These are but a few of the questions to be answered when the target architecture is defined, and must be done before a vendor is selected.

 There are many standards or other compliance documents that could be referenced. Unless the list is completely defined in advance, the risk is great for future misunderstandings.

 If time critical functions are a part of the SAS, it is essential that all parties know in advance how system level tests are to be performed. Special test equipment may be required, or “hooks” be provided in the vendor supplied application software so that the testing can be accomplished. In addition, stress test scenarios need to be developed to confirm how the SAS will perform when a major substation event occurs and the LAN may be flooded with update information. These may be a part of either factory or site acceptance tests.

 Each utility has its own past practices and screen displays for the Graphical User Interface, so these need to be well defined to the vendors.

 A substation LAN environment imposes new requirements in configuration management.  Now both the substation configuration and the LAN must be maintained in an accessible data base.

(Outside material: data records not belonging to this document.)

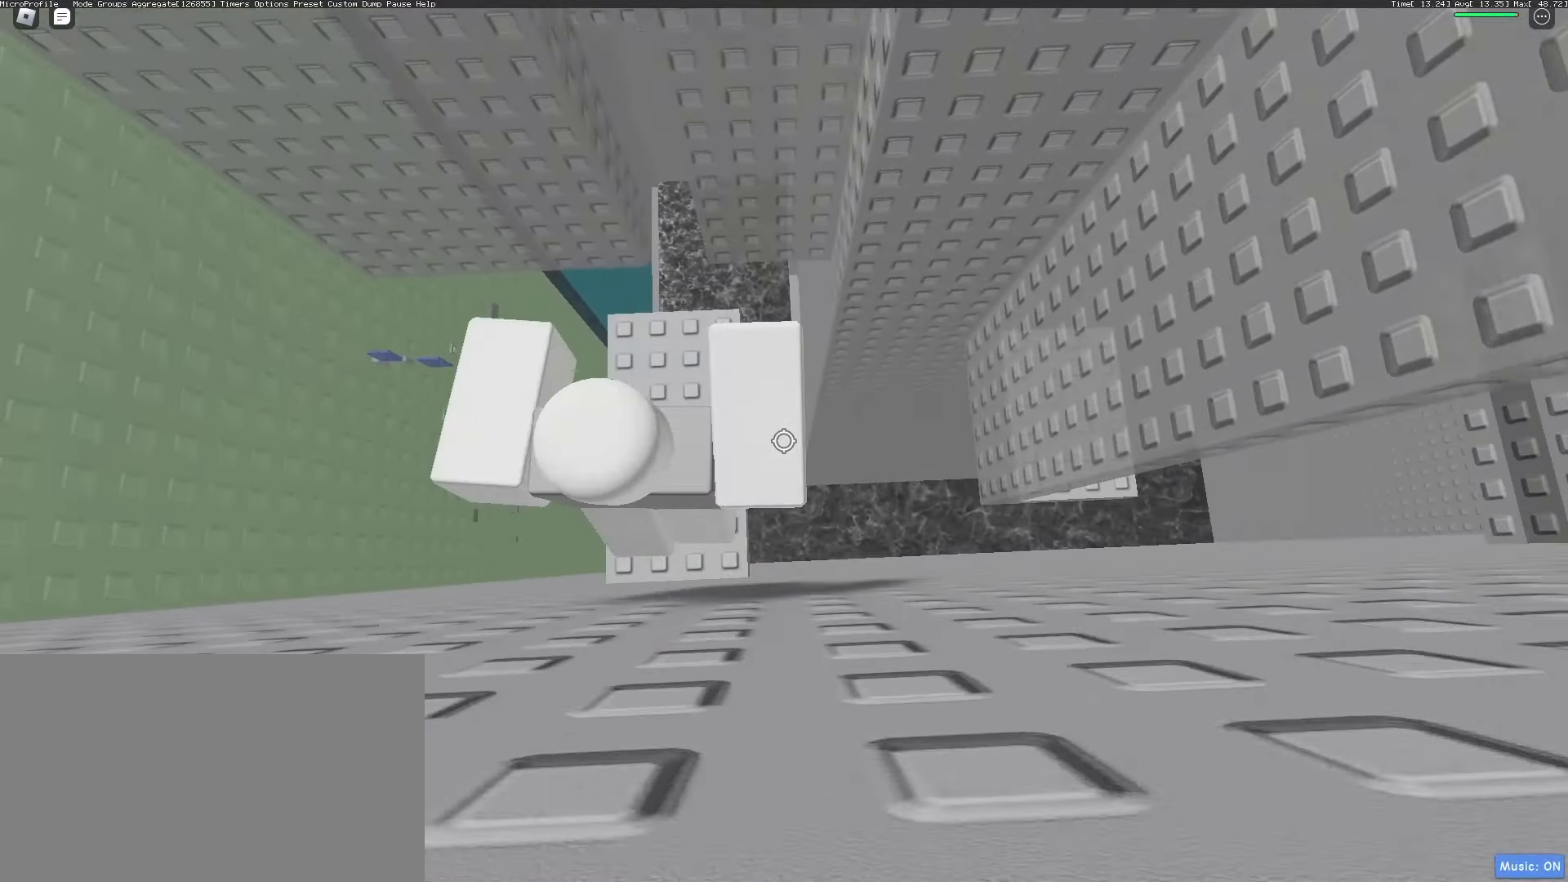
{"keys": ["d"], "mouse": [], "events": [[17, "mouse_wheel", "up"], [167, "mouse_wheel", "down"], [217, "mouse_wheel", "up"], [433, "d", "down"]]}
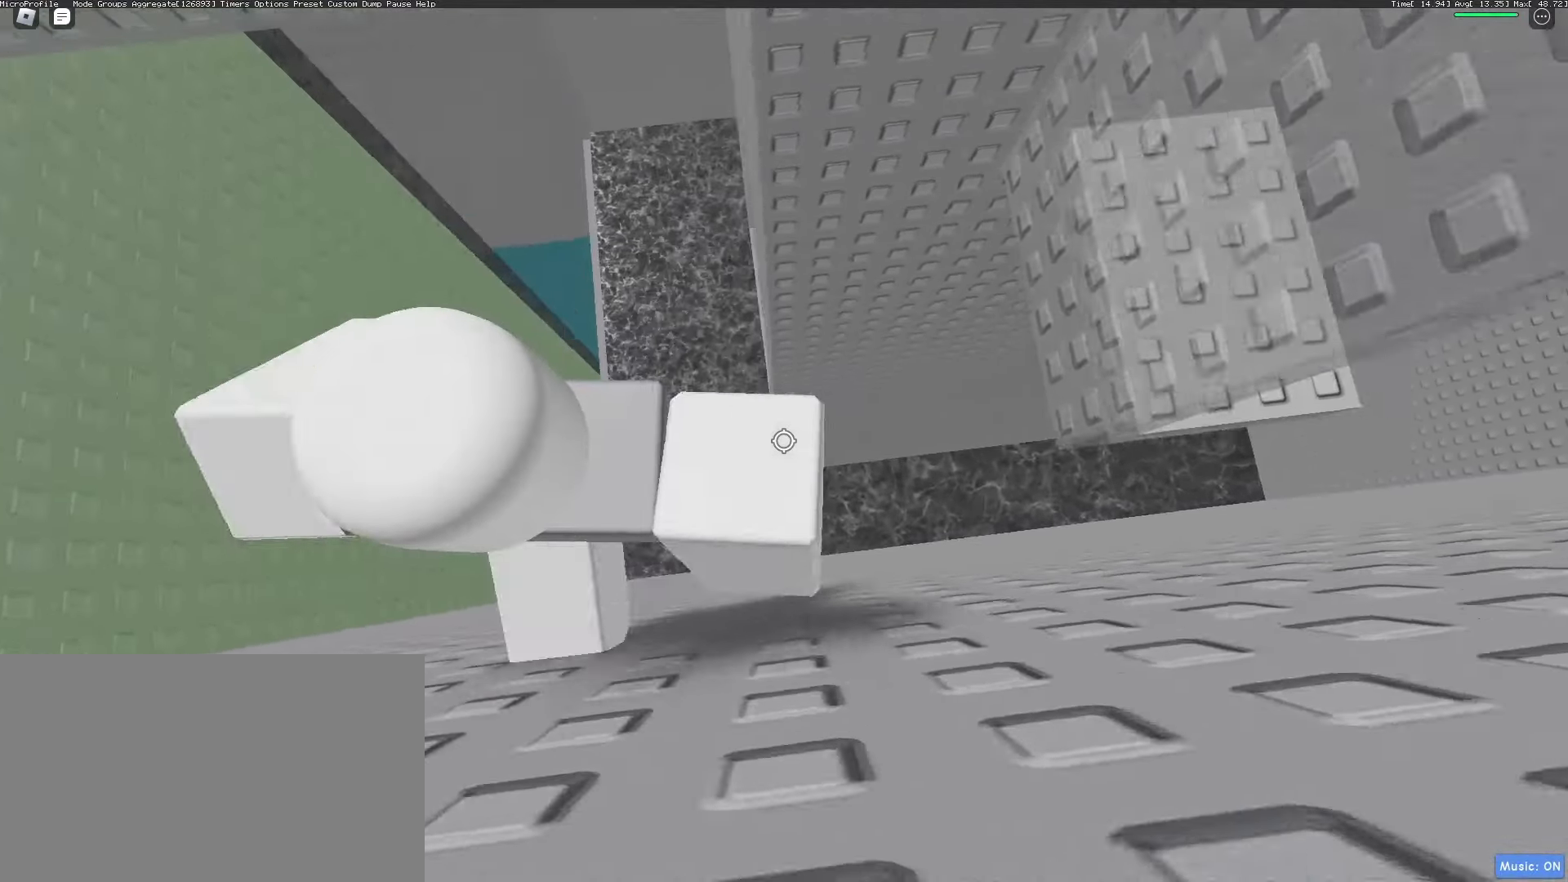
{"keys": ["d"], "mouse": [], "events": [[83, "space", "down"], [167, "space", "up"]]}
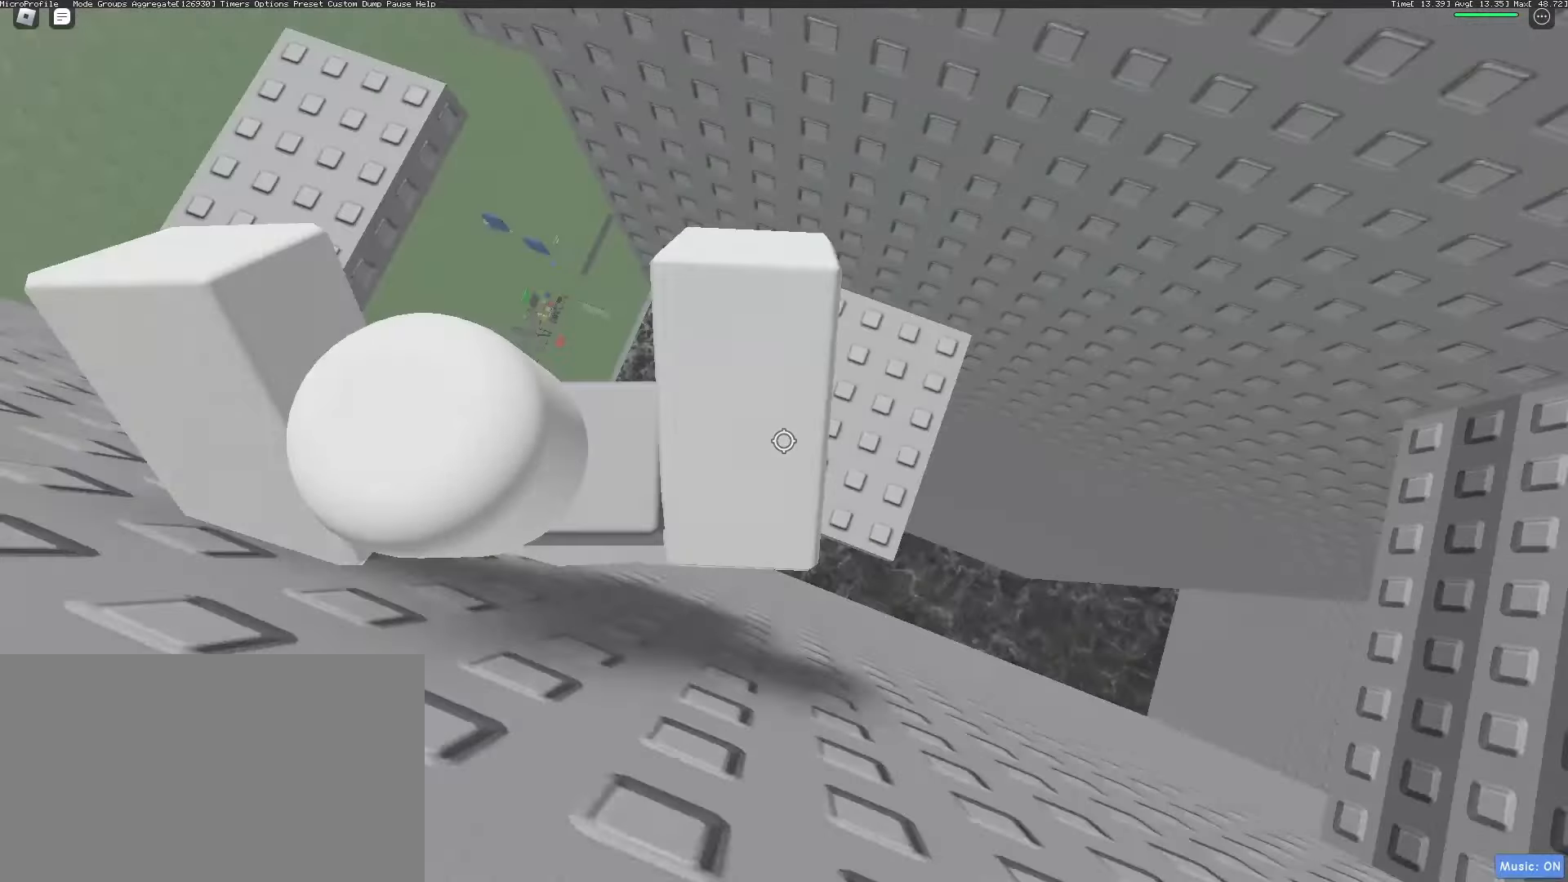
{"keys": ["w"], "mouse": [], "events": [[133, "mouse_wheel", "down"], [283, "d", "up"], [283, "mouse_wheel", "up"], [467, "w", "down"]]}
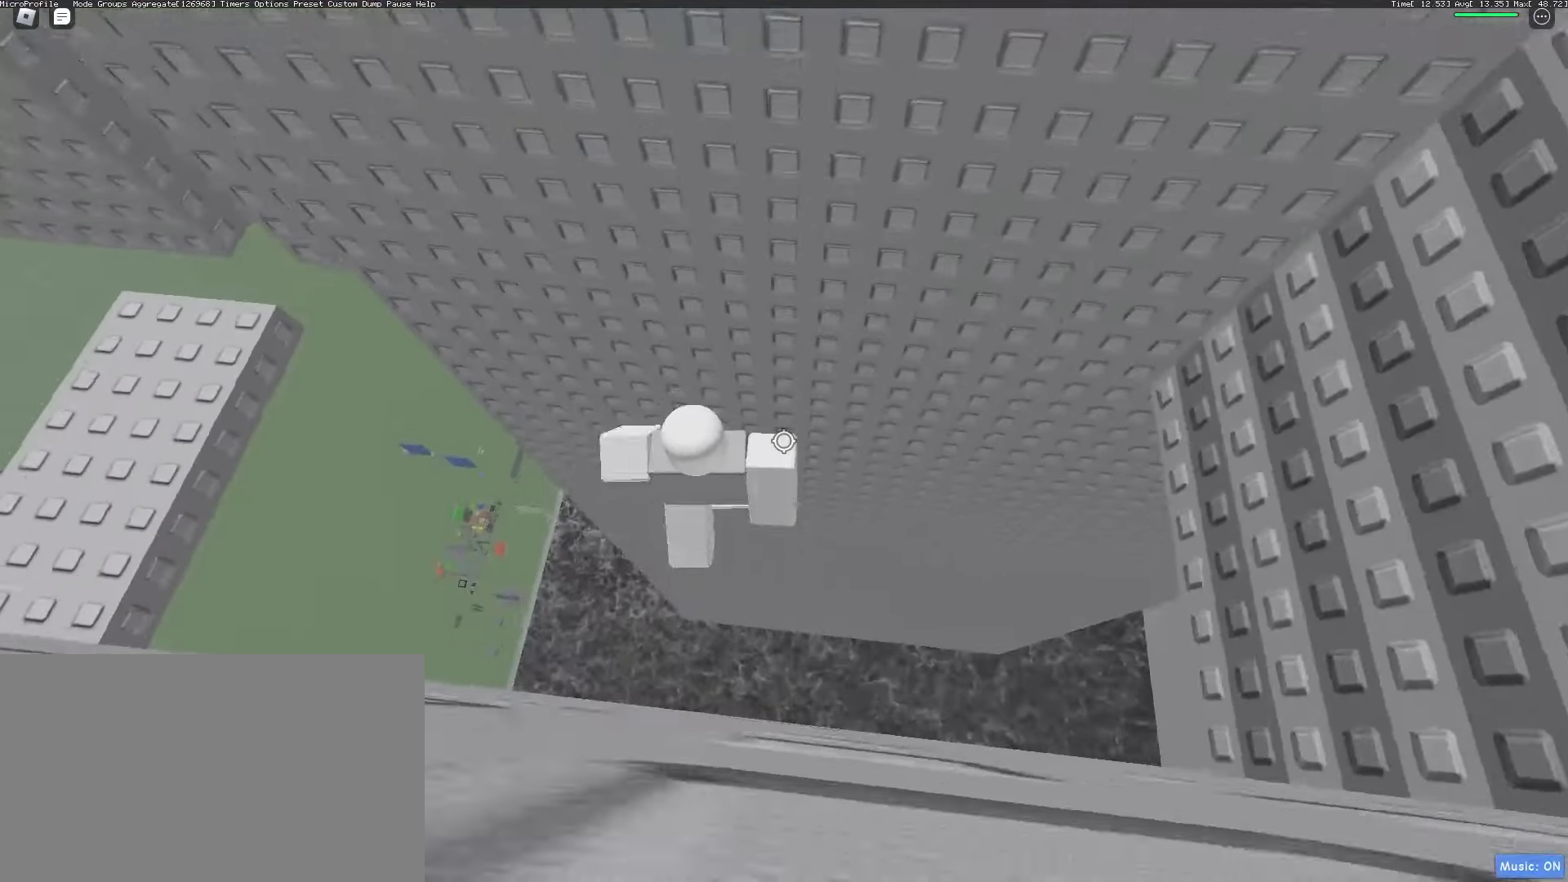
{"keys": [], "mouse": [], "events": [[17, "w", "up"], [50, "mouse_wheel", "down"], [100, "mouse_wheel", "up"], [283, "space", "down"], [333, "space", "up"]]}
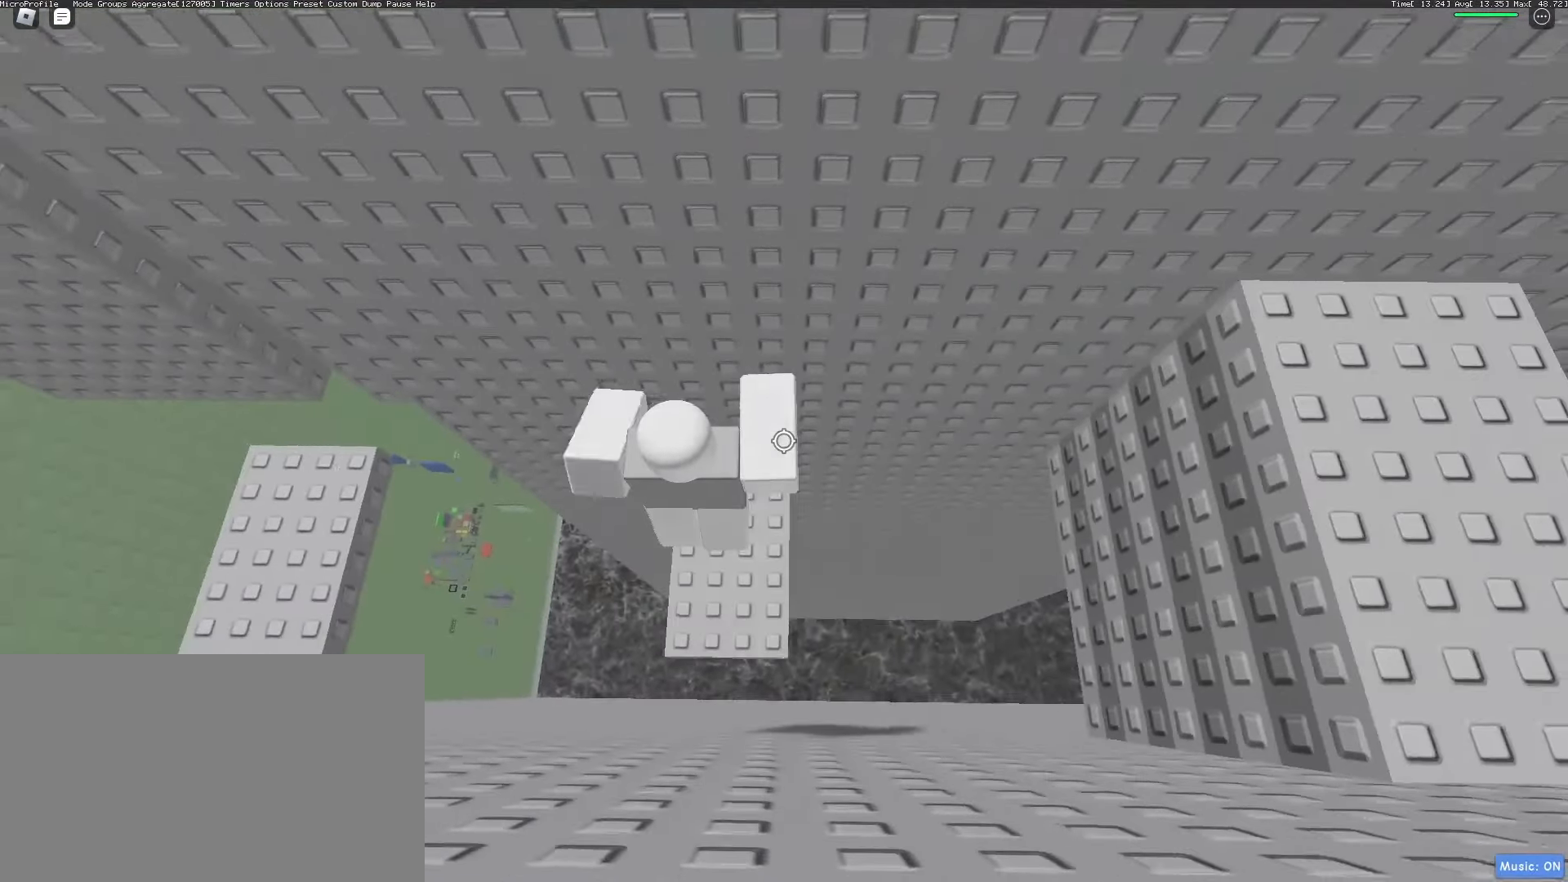
{"keys": [], "mouse": [], "events": [[67, "d", "down"], [183, "d", "up"], [450, "space", "down"], [500, "space", "up"]]}
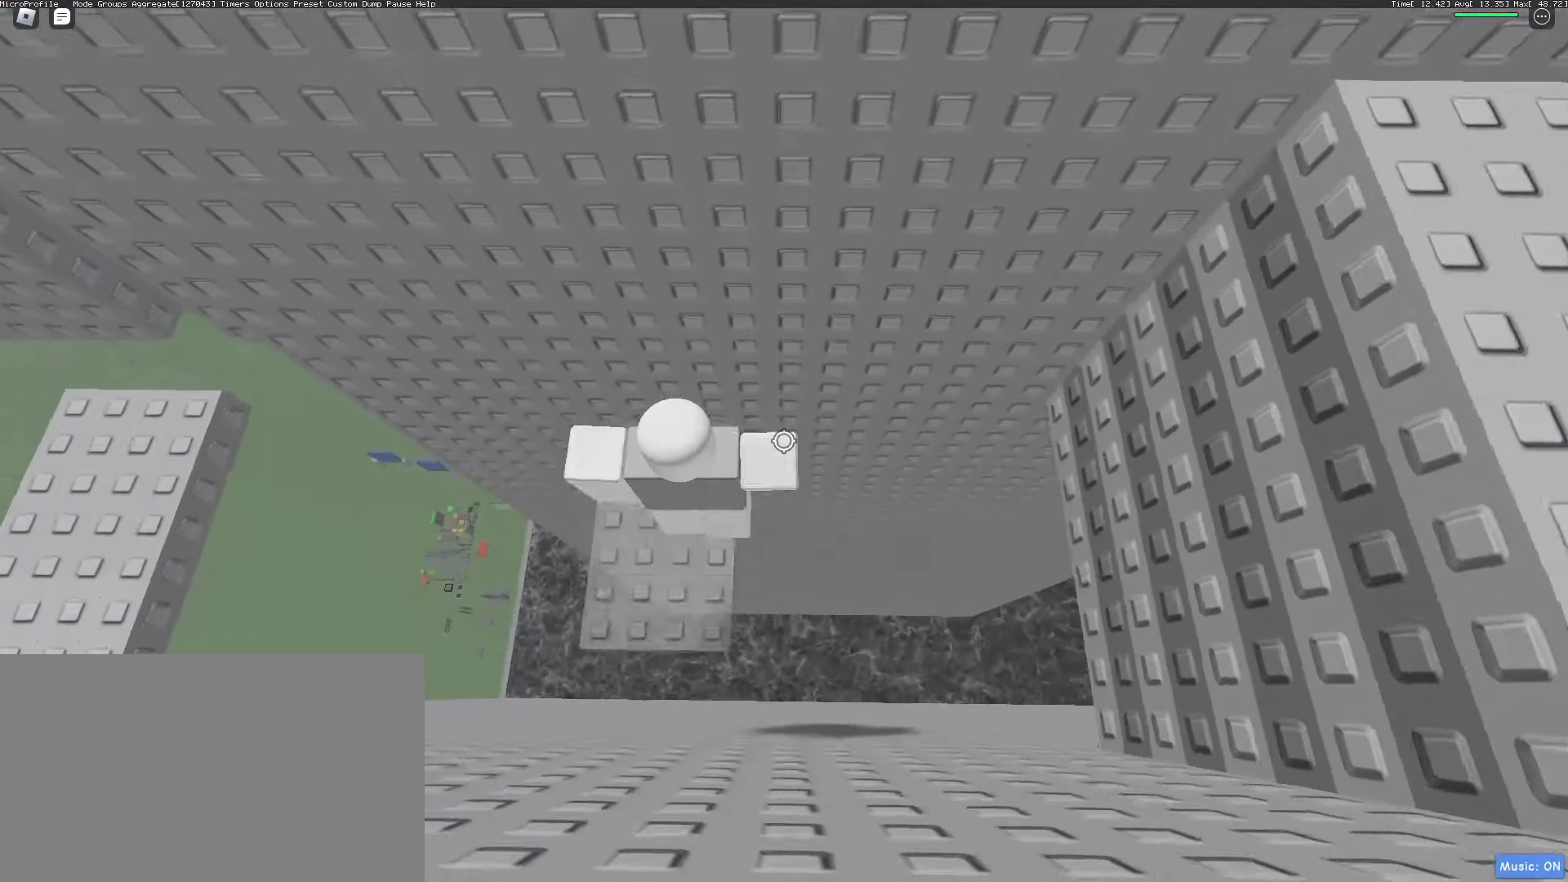
{"keys": [], "mouse": [], "events": [[183, "shift", "down"], [233, "shift", "up"]]}
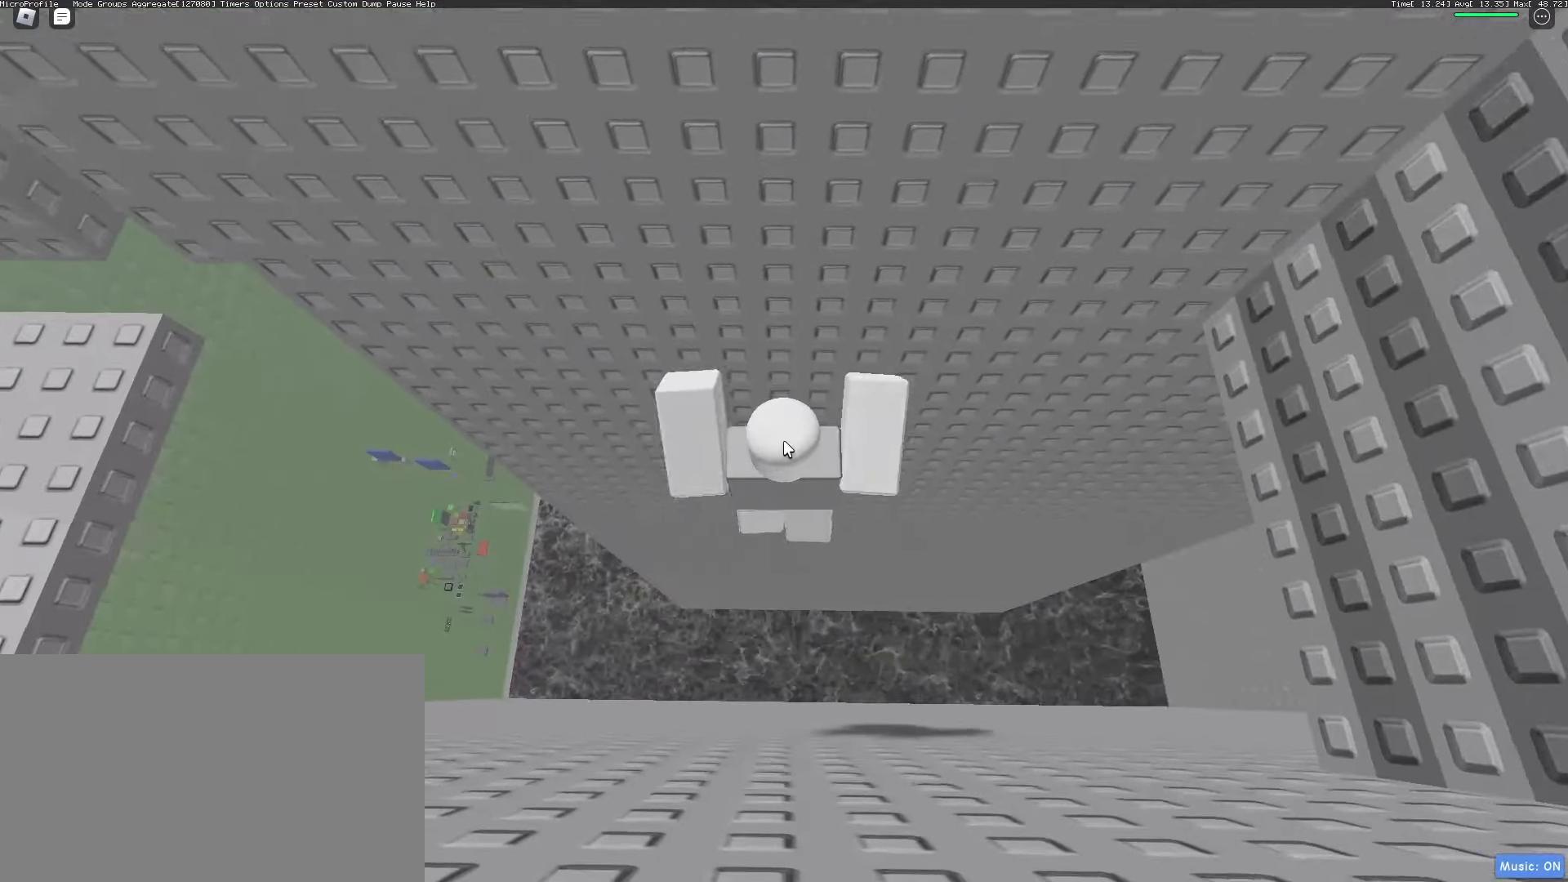
{"keys": [], "mouse": [], "events": []}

 The area of operational control is clearly one that must be well specified in advance of procurement. In fact, it may become a screening criteria if all vendors are not able to meet the requirements. With the advent of remote access to a substation LAN, the specifics of access control at the IED level has become extremely important. Settings management is an issue whether one or many vendors are supplying the IEDs. Many parts of a utility will be interested in the reports that may be generated by a substation automation system, so it is important that its report management system have the required flexibility. Finally, the issue of IED time (or more correctly, clock) synchronism must be defined in advance. It seems obvious that, if the utility’s requirement is time stamping to one millisecond across the substation, the IED clocks must be settable an order of magnitude more precise (to 0.1 ms). Yet that fact does not seem to be well understood.

 The new role of the system integrator is to address all these issues, and do so before procurement has begun. Even if a utility intends to deal with primarily one vendor for the substation automation system, a clear definition of all the requirements and expectations, as outlined above, will smooth the road for all concerned.